Numerically the model was also solved using the fully implicit FDM to give the numerical solution of the pressure profile in the reservoir. The approximate solutions of the analytical and numerical solutions to the model were in excellent agreement, thus the reservoir simulation model developed can be used to describe typical pressure-time relationships that are used in conventional PTA.

It also adequately predicted that the initial reservoir pressure will be able to do the extraction for a very long time dependent on the rate of production, before any other recovery method will be used to aid in the extraction process. After successfully developing a model for the analysis of pressure distributions in oil reservoirs, further studies based on the results and findings of the work may lead to a better understanding of fluid flow patterns in oil reservoirs and other flow patterns that are not covered in the current study.

This study should be repeated without linearizing the flow equation so that results from that study could be compared to also the current study for further analysis.
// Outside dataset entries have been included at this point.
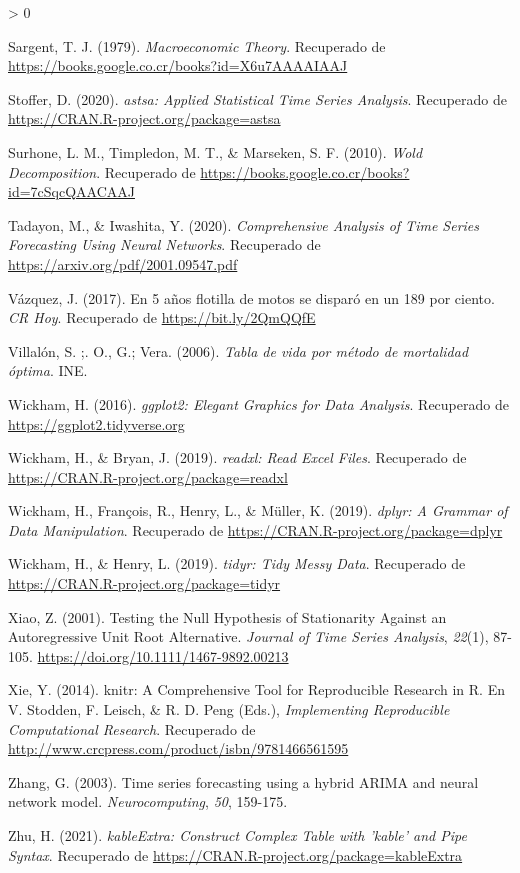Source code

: \documentclass[
]{article}
\newlength{\cslhangindent}
\newenvironment{CSLReferences}[2] %
 {%
  \setlength{\parindent}{0pt}
  \ifodd #1 \everypar{\setlength{\hangindent}{\cslhangindent}}\ignorespaces\fi
  \ifnum #2 > 0
  \setlength{\parskip}{#2\baselineskip}
  \fi
 }%
 {}
\begin{document}
\begin{CSLReferences}{1}{0}
\leavevmode\hypertarget{ref-sargent_macro}{}%
Sargent, T. J. (1979). \emph{Macroeconomic Theory}. Recuperado de
\url{https://books.google.co.cr/books?id=X6u7AAAAIAAJ}

\leavevmode\hypertarget{ref-astsa}{}%
Stoffer, D. (2020). \emph{astsa: Applied Statistical Time Series
Analysis}. Recuperado de \url{https://CRAN.R-project.org/package=astsa}

\leavevmode\hypertarget{ref-Wold}{}%
Surhone, L. M., Timpledon, M. T., \& Marseken, S. F. (2010). \emph{Wold
Decomposition}. Recuperado de
\url{https://books.google.co.cr/books?id=7cSqcQAACAAJ}

\leavevmode\hypertarget{ref-redes}{}%
Tadayon, M., \& Iwashita, Y. (2020). \emph{Comprehensive Analysis of
Time Series Forecasting Using Neural Networks}. Recuperado de
\url{https://arxiv.org/pdf/2001.09547.pdf}

\leavevmode\hypertarget{ref-motos}{}%
Vázquez, J. (2017). En 5 años flotilla de motos se disparó en un 189 por
ciento. \emph{CR Hoy}. Recuperado de \url{https://bit.ly/2QmQQfE}

\leavevmode\hypertarget{ref-mortalidad_optima}{}%
Villalón, S. ;. O., G.; Vera. (2006). \emph{Tabla de vida por método de
mortalidad óptima}. INE.

\leavevmode\hypertarget{ref-ggplot2}{}%
Wickham, H. (2016). \emph{ggplot2: Elegant Graphics for Data Analysis}.
Recuperado de \url{https://ggplot2.tidyverse.org}

\leavevmode\hypertarget{ref-readxl}{}%
Wickham, H., \& Bryan, J. (2019). \emph{readxl: Read Excel Files}.
Recuperado de \url{https://CRAN.R-project.org/package=readxl}

\leavevmode\hypertarget{ref-dplyr}{}%
Wickham, H., François, R., Henry, L., \& Müller, K. (2019). \emph{dplyr:
A Grammar of Data Manipulation}. Recuperado de
\url{https://CRAN.R-project.org/package=dplyr}

\leavevmode\hypertarget{ref-tidyr}{}%
Wickham, H., \& Henry, L. (2019). \emph{tidyr: Tidy Messy Data}.
Recuperado de \url{https://CRAN.R-project.org/package=tidyr}

\leavevmode\hypertarget{ref-doi:10.1111ux2f1467-9892.00213}{}%
Xiao, Z. (2001). Testing the Null Hypothesis of Stationarity Against an
Autoregressive Unit Root Alternative. \emph{Journal of Time Series
Analysis}, \emph{22}(1), 87-105.
\url{https://doi.org/10.1111/1467-9892.00213}

\leavevmode\hypertarget{ref-knitr}{}%
Xie, Y. (2014). knitr: A Comprehensive Tool for Reproducible Research in
{R}. En V. Stodden, F. Leisch, \& R. D. Peng (Eds.), \emph{Implementing
Reproducible Computational Research}. Recuperado de
\url{http://www.crcpress.com/product/isbn/9781466561595}

\leavevmode\hypertarget{ref-Zhang}{}%
Zhang, G. (2003). Time series forecasting using a hybrid ARIMA and
neural network model. \emph{Neurocomputing}, \emph{50}, 159-175.

\leavevmode\hypertarget{ref-kableExtra}{}%
Zhu, H. (2021). \emph{kableExtra: Construct Complex Table with 'kable'
and Pipe Syntax}. Recuperado de
\url{https://CRAN.R-project.org/package=kableExtra}

\end{CSLReferences}
\end{document}
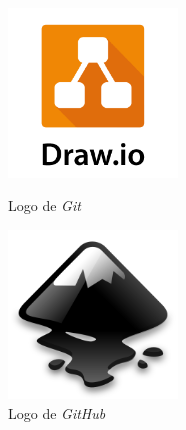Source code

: \begin{figure}[H]
    \centering
    \begin{minipage}{0.38\textwidth}
        \centering
        \includegraphics[width=0.4\textwidth]{Figures/Logo_Draw.png}
        \caption{Logo de \textit{Git}}
    \end{minipage} \hspace{2cm}
    \begin{minipage}{0.38\textwidth}
        \centering
        \includegraphics[width=0.4\textwidth]{Figures/Logo_Inkscape.png}
        \caption{Logo de \textit{GitHub}}
    \end{minipage}
\end{figure}

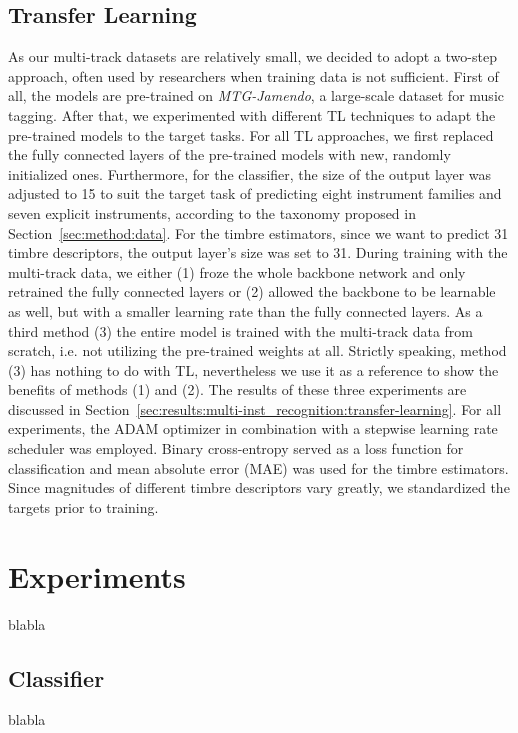 \documentclass{article}
\begin{document}
\subsection{Transfer Learning}
\label{sec:method:training}
As our multi-track datasets are relatively small, we decided to adopt a two-step approach, often used by researchers when training data is not sufficient. First of all, the models are pre-trained on \textit{MTG-Jamendo}, a large-scale dataset for music tagging. After that, we experimented with different TL techniques to adapt the pre-trained models to the target tasks. For all TL approaches, we first replaced the fully connected layers of the pre-trained models with new, randomly initialized ones. Furthermore, for the classifier, the size of the output layer was adjusted to 15 to suit the target task of predicting eight instrument families and seven explicit instruments, according to the taxonomy proposed in Section~\ref{sec:method:data}. For the timbre estimators, since we want to predict 31 timbre descriptors, the output layer's size was set to 31. During training with the multi-track data, we either (1) froze the whole backbone network and only retrained the fully connected layers or (2) allowed the backbone to be learnable as well, but with a smaller learning rate than the fully connected layers. As a third method (3) the entire model is trained with the multi-track data from scratch, i.e. not utilizing the pre-trained weights at all. Strictly speaking, method (3) has nothing to do with TL, nevertheless we use it as a reference to show the benefits of methods (1) and (2). The results of these three experiments are discussed in Section~\ref{sec:results:multi-inst_recognition:transfer-learning}. For all experiments, the ADAM optimizer in combination with a stepwise learning rate scheduler was employed. Binary cross-entropy served as a loss function for classification and mean absolute error (MAE) was used for the timbre estimators. Since magnitudes of different timbre descriptors vary greatly, we standardized the targets prior to training.

\section{Experiments}
\label{sec:experiments}
blabla

\subsection{Classifier}
\label{sec:experiments:classifier}
blabla
\end{document}
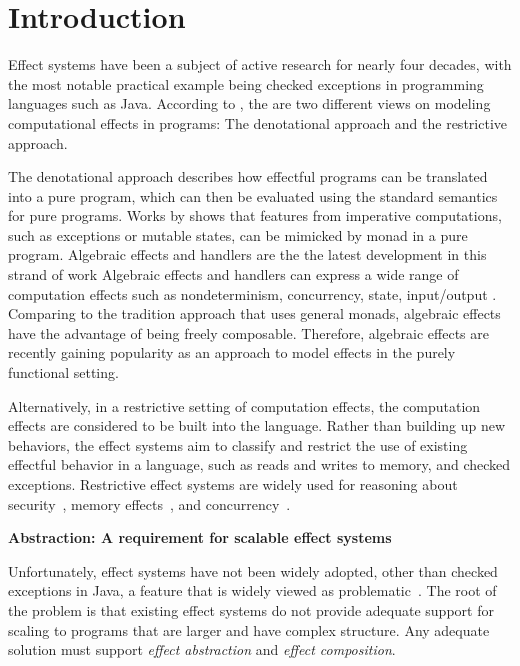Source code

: 
\chapter{Introduction}


Effect systems have been a subject of active research for nearly four decades, with the most notable practical example being checked exceptions in programming languages such as Java. According to \citet{filinski10}, the are two different views on modeling computational effects in programs: The denotational approach and the restrictive approach.

The denotational approach describes how effectful programs can be translated into a pure program, which can then be evaluated using the standard semantics for pure programs. Works by \citet{moggi89} shows that features from imperative computations, such as exceptions or mutable states, can be mimicked by monad in a pure program. Algebraic effects and handlers \cite{plotkin09} are the the latest development in this strand of work Algebraic effects and handlers can express a wide range of computation effects such as nondeterminism, concurrency, state, input/output \cite{plotkin09}. Comparing to the tradition approach that uses general monads, algebraic effects have the advantage of being freely composable. Therefore, algebraic effects are recently gaining popularity as an approach to model effects in the purely functional setting.

Alternatively, in a restrictive setting of computation effects, the computation effects are considered to be built into the language. Rather than building up new behaviors, the effect systems aim to classify and restrict the use of existing effectful behavior in a language, such as reads and writes to memory, and checked exceptions. Restrictive effect systems are widely used for reasoning about security~\cite{turbak08}, memory effects~\cite{lucassen88}, and concurrency~\cite{bocchino09,bracevac18,dolan17}. 

\noindent\textbf{Abstraction: A requirement for scalable effect systems}

 Unfortunately, effect systems have not been widely adopted, other than checked exceptions in Java, a feature that is widely viewed as problematic~\cite{10.1145/1103845.1094847}.  The root of the problem is that existing effect systems do not provide adequate support for scaling to programs that are larger and have complex structure.  Any adequate solution must support \textit{effect abstraction} and \textit{effect composition}.

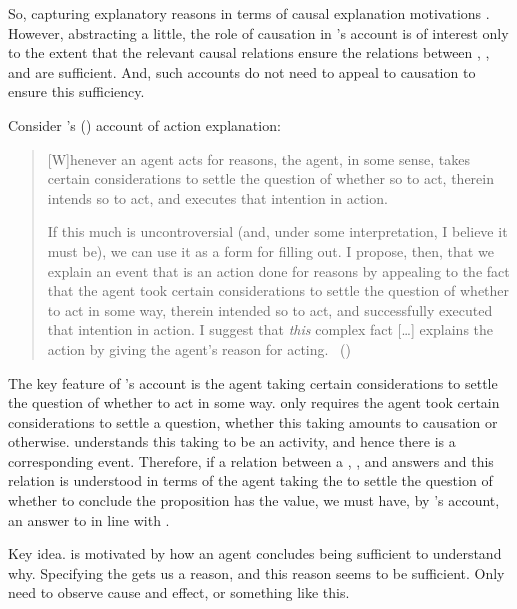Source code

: \begin{note}
  So, capturing explanatory reasons in terms of causal explanation motivations \issueInclusion{}.
  However, abstracting a little, the role of causation in \citeauthor{Davidson:1963aa}'s account is of interest only to the extent that the relevant causal relations ensure the relations between , , and  are sufficient.
  And, such accounts do not need to appeal to causation to ensure this sufficiency.

  Consider \citeauthor{Hieronymi:2011aa}'s (\citeyear{Hieronymi:2011aa}) account of action explanation:

  \begin{quote}
    [W]henever an agent acts for reasons, the agent, in some sense, takes certain considerations to settle the question of whether so to act, therein intends so to act, and executes that intention in action.

    If this much is uncontroversial (and, under some interpretation, I believe it must be), we can use it as a form for filling out.
    I propose, then, that we explain an event that is an action done for reasons by appealing to the fact that the agent took certain considerations to settle the question of whether to act in some way, therein intended so to act, and successfully executed that intention in action.
    I suggest that \emph{this} complex fact [\dots] explains the action by giving the agent's reason for acting.%
    \mbox{ }\hfill\mbox{(\citeyear[421]{Hieronymi:2011aa})}
  \end{quote}

  The key feature of \citeauthor{Hieronymi:2011aa}'s account is the agent taking certain considerations to settle the question of whether to act in some way.
  \citeauthor{Hieronymi:2011aa} only requires the agent took certain considerations to settle a question, whether this taking amounts to causation or otherwise.
  \citeauthor{Hieronymi:2011aa} understands this taking to be an activity, and hence there is a corresponding event.
  Therefore, if a relation between a , , and \pool{} answers \qWhy{} and this relation is understood in terms of the agent taking the \pool{} to settle the question of whether to conclude the proposition has the value, we must have, by \citeauthor{Hieronymi:2011aa}'s account, an answer to \qHow{} in line with \issueInclusion{}.
\end{note}

\begin{note}
  Key idea.
  \issueInclusion{} is motivated by how an agent concludes being sufficient to understand why.
  Specifying the \pool{} gets us a reason, and this reason seems to be sufficient.
  Only need to observe cause and effect, or something like this.
\end{note}


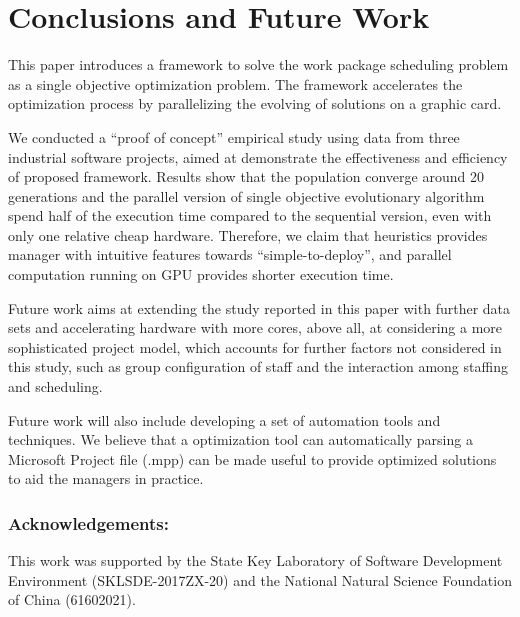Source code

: %
%

\section{Conclusions and Future Work}
%
This paper introduces a framework to solve the work package scheduling problem as a single objective optimization problem. The framework accelerates the optimization process by parallelizing the evolving of solutions on a graphic card. 

We conducted a ``proof of concept'' empirical study using data from three industrial software projects, aimed at demonstrate the effectiveness and efficiency of proposed framework.
Results show that the population converge around 20 generations and the parallel version of single objective evolutionary algorithm spend half of the execution time compared to the sequential version, even with only one relative cheap hardware. 
Therefore, we claim that heuristics provides manager with intuitive features towards ``simple-to-deploy'', and parallel computation running on GPU provides shorter execution time.

Future work aims at extending the study reported in this paper with further data sets and accelerating hardware with more cores, above all, at considering a more sophisticated project model, which accounts for further factors not considered in this study, such as group configuration of staff and the interaction among staffing and scheduling. 

Future work will also include developing a set of automation tools and techniques. We believe that a optimization tool can automatically parsing a Microsoft Project file (.mpp) can be made useful to provide optimized solutions to aid the managers in practice.

\subsubsection{\small{Acknowledgements:}} \small{This work was supported by the State Key Laboratory of Software Development Environment (SKLSDE-2017ZX-20) and the National Natural Science Foundation of China (61602021).}

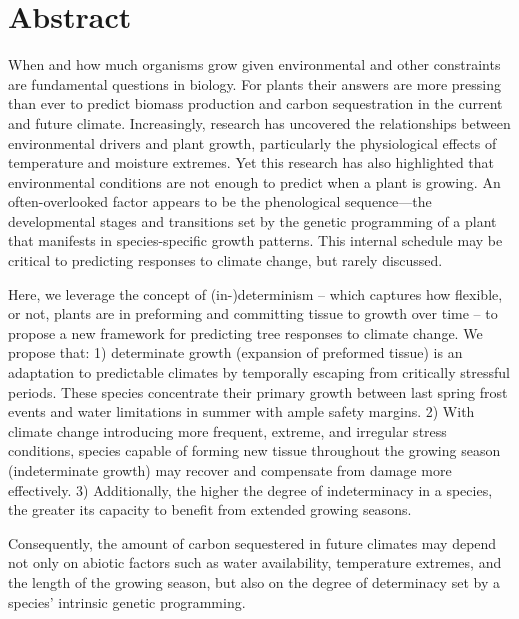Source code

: \documentclass{article}
\begin{document}
\section*{Abstract} %
	When and how much organisms grow given environmental and other constraints are fundamental questions in biology. For plants their answers are more pressing than ever to predict biomass production and carbon sequestration in the current and future climate. Increasingly, research has uncovered the relationships between environmental drivers and plant growth, particularly the physiological effects of temperature and moisture extremes. Yet this research has also highlighted that environmental conditions are not enough to predict when a plant is growing. An often-overlooked factor appears to be the phenological sequence---the developmental stages and transitions set by the genetic programming of a plant that manifests in species-specific growth patterns. This internal schedule may be critical to predicting responses to climate change, but rarely discussed. 
	
	Here, we leverage the concept of (in-)determinism -- which captures how flexible, or not, plants are in preforming and committing tissue to growth over time -- to propose a new framework for predicting tree responses to climate change. We propose that: 1) determinate growth (expansion of preformed tissue) is an adaptation to predictable climates by temporally escaping from critically stressful periods. These species concentrate their primary growth between last spring frost events and water limitations in summer with ample safety margins. 2) With climate change introducing more frequent, extreme, and irregular stress conditions, species capable of forming new tissue throughout the growing season (indeterminate growth) may recover and compensate from damage more effectively. 3) Additionally, the higher the degree of indeterminacy in a species, the greater its capacity to benefit from extended growing seasons. 
	
	Consequently, the amount of carbon sequestered in future climates may depend not only on abiotic factors such as water availability, temperature extremes, and the length of the growing season, but also on the degree of determinacy set by a species' intrinsic genetic programming.\\
		
\end{document}
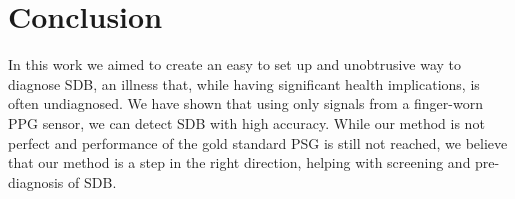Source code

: \chapter{Conclusion \label{Chapter-Conclusion}}

In this work we aimed to create an easy to set up and unobtrusive way to diagnose SDB, an illness that, while having significant health implications, is often undiagnosed. We have shown that using only signals from a finger-worn PPG sensor, we can detect SDB with high accuracy. While our method is not perfect and performance of the gold standard PSG is still not reached, we believe that our method is a step in the right direction, helping with screening and pre-diagnosis of SDB.
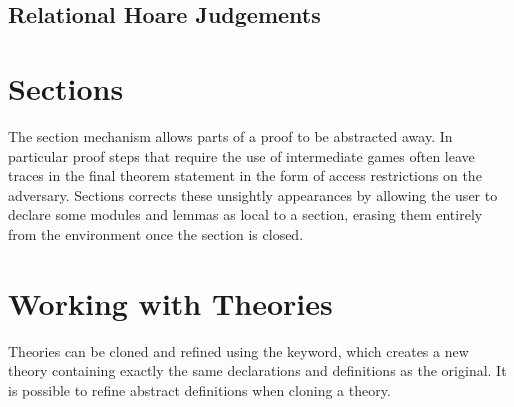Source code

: %
%

\subsection{Relational Hoare Judgements}

\section{Sections}
The section mechanism allows parts of a proof to be abstracted away. In
particular proof steps that require the use of intermediate games often leave
traces in the final theorem statement in the form of access restrictions on the
adversary. Sections corrects these unsightly appearances by allowing the user
to declare some modules and lemmas as local to a section, erasing them entirely
from the environment once the section is closed.


\section{Working with Theories\label{sec:cloning}}

Theories can be cloned and refined using the  keyword, which creates
a new theory containing exactly the same declarations and definitions as the
original. It is possible to refine abstract definitions when cloning a theory.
Although excellent agreement between the analytical and numerical models has been achieved, the verification presented so far has been limited to one set of reservoir parameters. Therefore, the dimensionless forms of time (t_{D}) and pressure (P_{D}) should be developed and use to verify the model for a wide range of reservoir parameters. The verification of the model using dimensionless variables will be significant because it automatically verifies the numerical model for any assemblage of reservoir properties.

The authors wish to thank the Chinese Scholarship Council (CSC) for their tremendous support. The authors would also like to thank the following institutions, GNPC and the Petroleum Commission of Ghana.